The author of this message was banned from the forum - See the message
Dziewczyna nie mogła się nijak ustosunkować do myśli i zdania młodego Krukona, gdyż sama nie miała na ten temat jeszcze wyrobionej własnej opinii. A przecież posiadanie własnej, niezależnej było dla niej takie ważne. Ot cały indywidualizm Dulce, która uparcie chciała zrobić zawsze coś nietypowego, jako pierwsza. Pragnęła się zapisać w pamięci mugoli i czarodziejów, jeszcze nie wiedziała w jaki sposób, ale chciała. Oczywiście w sposób dobry, by ludzie kojarzyli ją zawsze od najlepszej strony, z tego, że pomimo braku talentu można osiągnąć wiele pracą, tylko trzeba chcieć i uparcie dążyć do tego. -Przepraszam Ben, bardzo miło się rozmawiało.-wstała i chwyciła za pokrowiec od swojej wiolonczeli i podała chłopakowi dłoń. -Bardzo miło mi było ciebie poznać, lecz mam kilka spraw do załatwienia jeszcze na mieście i niebawem szykuję się w kolejną podróż na obóz z Hogwartu, rodzice mnie zapisali, mam nadzieję, że się tam zobaczymy.-wbrew swoim własnym oczekiwaniom, jakoś tak automatycznie, przygarnęła go do siebie ręką zawieszając ją na karku.
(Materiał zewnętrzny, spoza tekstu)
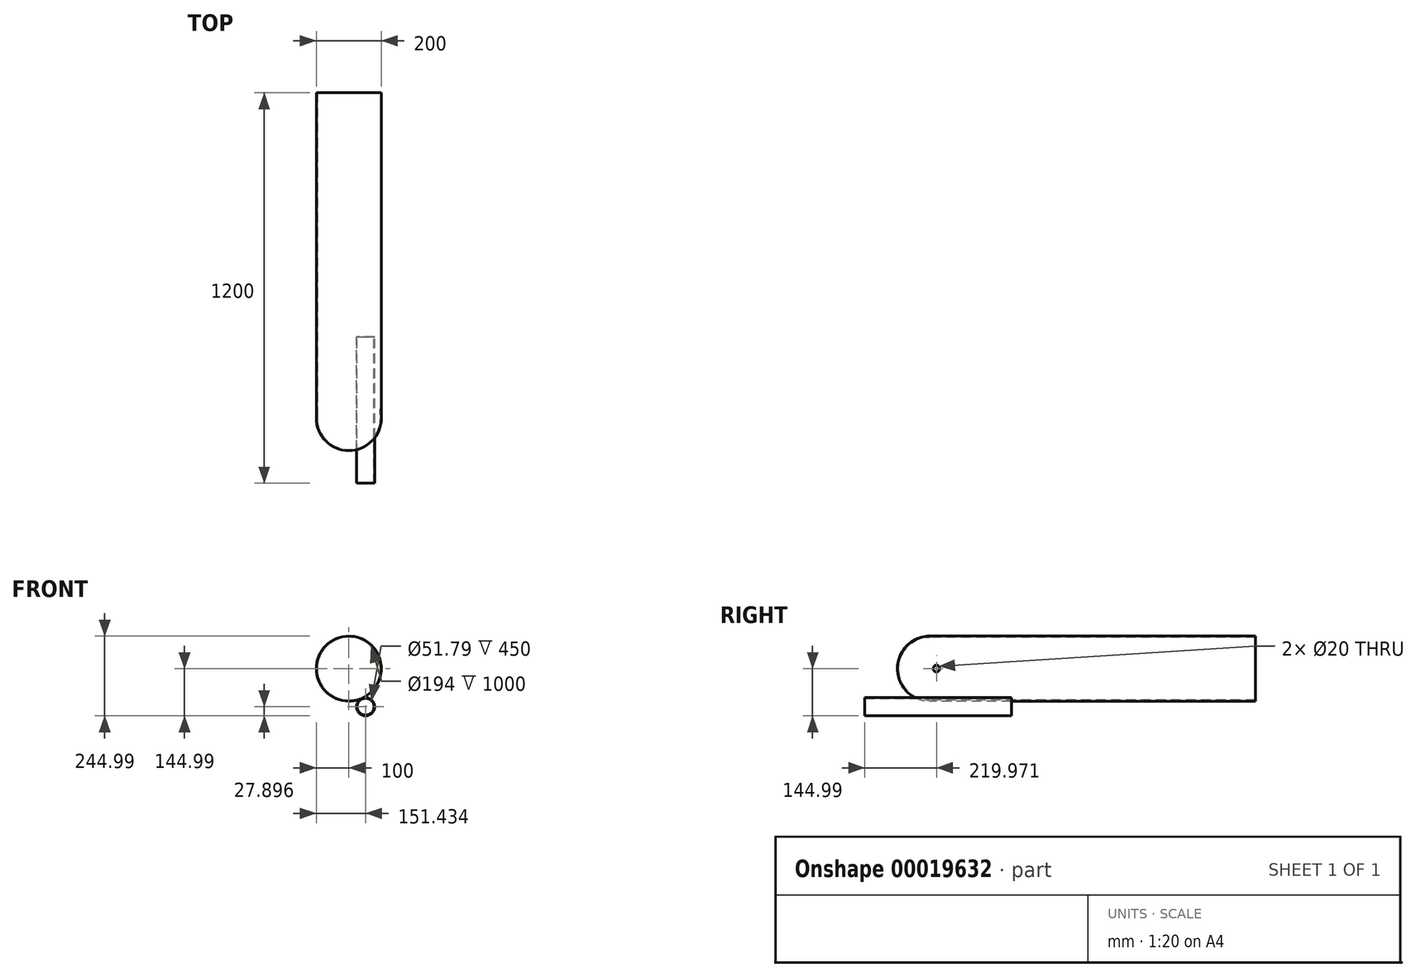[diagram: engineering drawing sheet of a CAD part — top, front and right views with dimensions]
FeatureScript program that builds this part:
annotation { "Feature Type Name" : "Feature", "Feature Type Description" : "" }
export const myFeature = defineFeature(function(context is Context, id is Id, definition is map)
    precondition{}
    {
        {
            var Q0;
            Q0=qCreatedBy(makeId("Front.planeOp"),FACE);
            var sketch = newSketch(context, id + "F0", { "sketchPlane" : qUnion([Q0])});
            skCircle(sketch, "E0", {"center": v(0, 0) * mm, "radius": 100 * mm});
            skCircle(sketch, "E1", {"center": v(0, 0) * mm, "radius": 97 * mm});
            skSolve(sketch);
        }
        {
            var Q0;
            Q0 = qSketchRegion(id + "F0", true);
            extrude(context, id + "F1", {"entities" : qUnion([Q0]), "oppositeDirection" : true, "depth" : 1000 * mm});
        }
        {
            var Q0;
            Q0=qCreatedBy(makeId("Right.planeOp"),FACE);
            var sketch = newSketch(context, id + "F2", { "sketchPlane" : qUnion([Q0])});
            skLineSegment(sketch, "E2", {"start": v(0, 100) * mm, "end": v(0, 0) * mm, "construction": true});
            skLineSegment(sketch, "E3", {"start": v(0, 0) * mm, "end": v(-100, 0) * mm, "construction": true});
            skArc(sketch, "E4", {"start": v(0, 100) * mm, "mid": v(-70.71, 70.71) * mm, "end": v(-100, 0) * mm});
            skLineSegment(sketch, "E5", {"start": v(0, 100) * mm, "end": v(78.97, 100) * mm, "construction": true});
            skLineSegment(sketch, "E6", {"start": v(0, 100) * mm, "end": v(0, 97) * mm});
            skLineSegment(sketch, "E7", {"start": v(-100, 0) * mm, "end": v(-97, 0) * mm});
            skArc(sketch, "E8", {"start": v(0, 97) * mm, "mid": v(-68.59, 68.59) * mm, "end": v(-97, 0) * mm});
            skSolve(sketch);
        }
        {
            var Q0;
            Q0 = qSketchRegion(id + "F2", true);
            var Q1;
            Q1=sQuery(id+"F2.wireOp",EDGE,"E3");
            revolve(context, id + "F3", {"entities" : qUnion([Q0]), "axis" : qUnion([Q1]), "revolveType" : RevolveType.FULL});
        }
        {
            var Q0;
            Q0=qCreatedBy(makeId("Front.planeOp"),FACE);
            var sketch = newSketch(context, id + "F4", { "sketchPlane" : qUnion([Q0])});
            skCircle(sketch, "E9", {"center": v(51.43, -117.1) * mm, "radius": 27.9 * mm});
            skCircle(sketch, "E10", {"center": v(51.43, -117.1) * mm, "radius": 25.9 * mm});
            skSolve(sketch);
        }
        {
            var Q0;
            Q0 = qSketchRegion(id + "F4", true);
            extrude(context, id + "F5", {"entities" : qUnion([Q0]), "operationType" : NewBodyOperationType.ADD, "depth" : 200 * mm, "hasSecondDirection" : true, "secondDirectionOppositeDirection" : true, "secondDirectionDepth" : 250 * mm});
        }
        {
            var Q0;
            Q0=qCreatedBy(makeId("Right.planeOp"),FACE);
            var sketch = newSketch(context, id + "F6", { "sketchPlane" : qUnion([Q0])});
            skCircle(sketch, "E11", {"center": v(19.97, 0) * mm, "radius": 10 * mm});
            skSolve(sketch);
        }
        {
            var Q0;
            Q0 = qSketchRegion(id + "F6", true);
            extrude(context, id + "F7", {"entities" : qUnion([Q0]), "operationType" : NewBodyOperationType.REMOVE, "endBound" : BoundingType.SYMMETRIC, "depth" : 500 * mm});
        }
    });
Wtuliła się w jego ramie opierając lekko brodę na jego ramieniu. -Przepraszam, będę na obozie, pewnie się tam zobaczymy, moja Nieve już cię zna więc w razie czego to napiszę do ciebie list z relacją.-powiedziała mu do ucha i w końcu odkleiła się od niego. Uśmiechnęła szeroko, chwyciła kuferek i tylko jeszcze na chwilę po kilku krokach pomachała chłopakowi na pożegnanie.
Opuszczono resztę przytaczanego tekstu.